Often, that spring, I found myself sitting in a reading room window with a book I ought to have been reading for class, but I also always had a black sketchbook into which I’d begun writing lines of my own. Sometimes, I wrote the same stanza over and over until something was unlocked and I could move forward. Once or twice, I’d stopped mid-poem, altogether stumped, and started a letter to myself in which I’d describe whatever it was I was having trouble getting into language: What does it mean to slog through the weight of the everyday, to wake to anxiety, to spend the day straining to hear what they must be saying now that you’re out of earshot, to have to put on the boots, though you’re tired, always tired, and just keep going? Sometimes all of the watching and listening and waiting finally gave way to a poem:
THE ORDINARY LIFE
To rise early, reconsider, rise again later
to papers and the news. To smoke a few if time
permits and, second-guessing the weather,
dress. Another day of what we bring to it—
matters unfinished from days before,
regret over matters we’ve finished poorly.

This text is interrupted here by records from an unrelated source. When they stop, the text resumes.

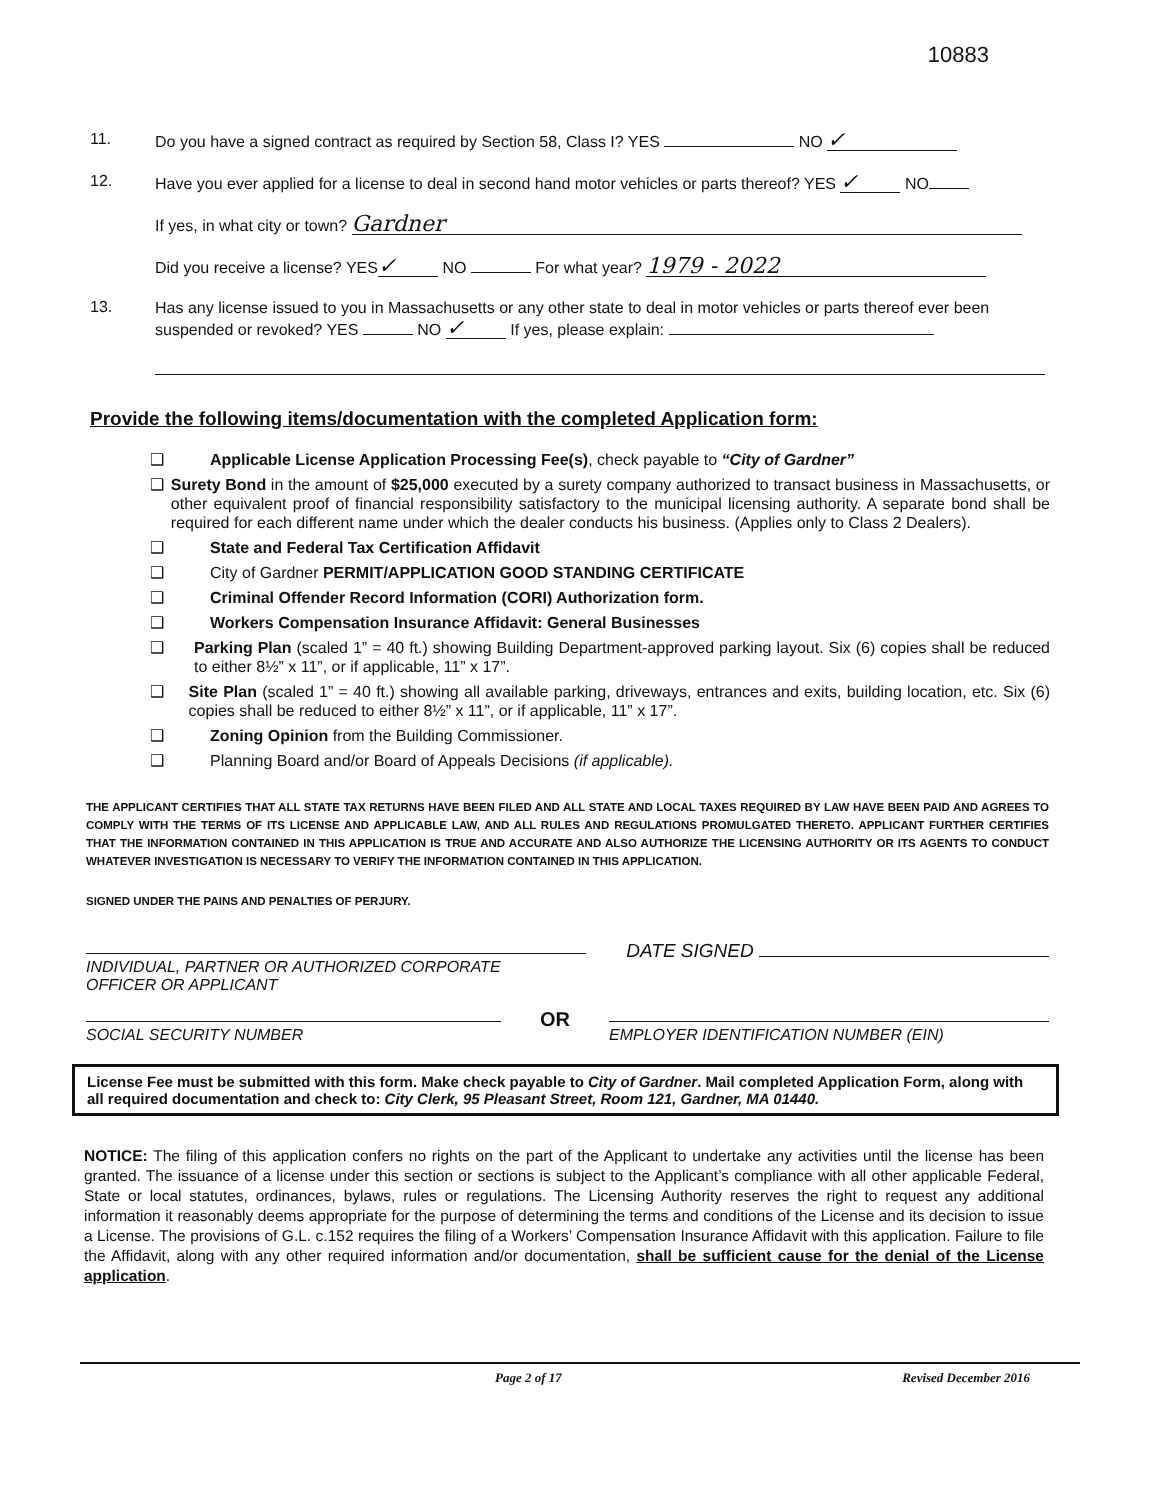10883
11.
Do you have a signed contract as required by Section 58, Class I? YES NO ✓
12.
Have you ever applied for a license to deal in second hand motor vehicles or parts thereof? YES ✓ NO
If yes, in what city or town? Gardner
Did you receive a license? YES ✓ NO For what year? 1979 - 2022
13.
Has any license issued to you in Massachusetts or any other state to deal in motor vehicles or parts thereof ever been suspended or revoked? YES NO ✓ If yes, please explain:
Provide the following items/documentation with the completed Application form:
❑ Applicable License Application Processing Fee(s), check payable to “City of Gardner”
❑ Surety Bond in the amount of $25,000 executed by a surety company authorized to transact business in Massachusetts, or other equivalent proof of financial responsibility satisfactory to the municipal licensing authority. A separate bond shall be required for each different name under which the dealer conducts his business. (Applies only to Class 2 Dealers).
❑ State and Federal Tax Certification Affidavit
❑ City of Gardner PERMIT/APPLICATION GOOD STANDING CERTIFICATE
❑ Criminal Offender Record Information (CORI) Authorization form.
❑ Workers Compensation Insurance Affidavit: General Businesses
❑ Parking Plan (scaled 1” = 40 ft.) showing Building Department-approved parking layout. Six (6) copies shall be reduced to either 8½” x 11”, or if applicable, 11” x 17”.
❑ Site Plan (scaled 1” = 40 ft.) showing all available parking, driveways, entrances and exits, building location, etc. Six (6) copies shall be reduced to either 8½” x 11”, or if applicable, 11” x 17”.
❑ Zoning Opinion from the Building Commissioner.
❑ Planning Board and/or Board of Appeals Decisions (if applicable).
THE APPLICANT CERTIFIES THAT ALL STATE TAX RETURNS HAVE BEEN FILED AND ALL STATE AND LOCAL TAXES REQUIRED BY LAW HAVE BEEN PAID AND AGREES TO COMPLY WITH THE TERMS OF ITS LICENSE AND APPLICABLE LAW, AND ALL RULES AND REGULATIONS PROMULGATED THERETO. APPLICANT FURTHER CERTIFIES THAT THE INFORMATION CONTAINED IN THIS APPLICATION IS TRUE AND ACCURATE AND ALSO AUTHORIZE THE LICENSING AUTHORITY OR ITS AGENTS TO CONDUCT WHATEVER INVESTIGATION IS NECESSARY TO VERIFY THE INFORMATION CONTAINED IN THIS APPLICATION.
SIGNED UNDER THE PAINS AND PENALTIES OF PERJURY.
INDIVIDUAL, PARTNER OR AUTHORIZED CORPORATE
OFFICER OR APPLICANT
DATE SIGNED
SOCIAL SECURITY NUMBER
OR
EMPLOYER IDENTIFICATION NUMBER (EIN)
License Fee must be submitted with this form. Make check payable to City of Gardner. Mail completed Application Form, along with all required documentation and check to: City Clerk, 95 Pleasant Street, Room 121, Gardner, MA 01440.
NOTICE: The filing of this application confers no rights on the part of the Applicant to undertake any activities until the license has been granted. The issuance of a license under this section or sections is subject to the Applicant’s compliance with all other applicable Federal, State or local statutes, ordinances, bylaws, rules or regulations. The Licensing Authority reserves the right to request any additional information it reasonably deems appropriate for the purpose of determining the terms and conditions of the License and its decision to issue a License. The provisions of G.L. c.152 requires the filing of a Workers’ Compensation Insurance Affidavit with this application. Failure to file the Affidavit, along with any other required information and/or documentation, shall be sufficient cause for the denial of the License application.
Page 2 of 17 Revised December 2016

Just once you’d like to start out early,
free from memory and lighter for it.
Like Adam, on that first day: alone
but cheerful, no fear of the maker,
anything his for the naming; nothing
to shrink from, nothing to shirk,
no lot to carry that wasn’t by choice.
And at night, no voice to keep him awake,
no hurry to rise, no hurry not to.
Sitting in the window thinking about language, threading my questions, worries, doubts, and fears into sentences, made me happy. As did the deep visceral longing that the voices of other poets awakened in me, a longing for the kind of momentary belonging that came from getting hold of an idea that had been waiting all along just for me. When I felt the presence of that other thing—the voice that seemed to be speaking to my hand as it moved across the page—I became clearheaded and steady, richer with something I hadn’t known I possessed. Was that what my mother felt when she prayed? Was it what she quieted herself to hear so often during the days and nights, calling it Lord? Perhaps it was and is external, adrift, moving among the living like weather. Perhaps what it teaches, to each of us, no matter who we are, is our own necessary language, one that is both wholly new and yet familiar from a time that predates every other thing we recognize, even ourselves.